● **ASSIGNMENT**:
Filter the entries below, keeping only lines with "label".

● **MATERIAL FOR THE TASK**:
---*---

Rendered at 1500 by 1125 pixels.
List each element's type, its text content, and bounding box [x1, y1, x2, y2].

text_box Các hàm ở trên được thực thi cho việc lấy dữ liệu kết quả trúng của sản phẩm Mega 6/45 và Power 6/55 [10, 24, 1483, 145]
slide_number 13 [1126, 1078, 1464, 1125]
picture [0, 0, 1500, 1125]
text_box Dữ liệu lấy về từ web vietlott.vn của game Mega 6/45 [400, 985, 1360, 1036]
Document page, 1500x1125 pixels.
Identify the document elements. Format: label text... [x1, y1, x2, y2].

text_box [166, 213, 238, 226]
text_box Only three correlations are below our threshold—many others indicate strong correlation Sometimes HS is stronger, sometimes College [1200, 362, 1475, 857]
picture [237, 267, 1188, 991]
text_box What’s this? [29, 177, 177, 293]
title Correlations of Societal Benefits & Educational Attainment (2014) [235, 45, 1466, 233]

---*---

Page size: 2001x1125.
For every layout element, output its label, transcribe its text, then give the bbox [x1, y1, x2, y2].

---*---

● **TASK SOLUTION**:
Identify the document elements. Format: label text... [x1, y1, x2, y2].
For every layout element, output its label, transcribe its text, then give the bbox [x1, y1, x2, y2].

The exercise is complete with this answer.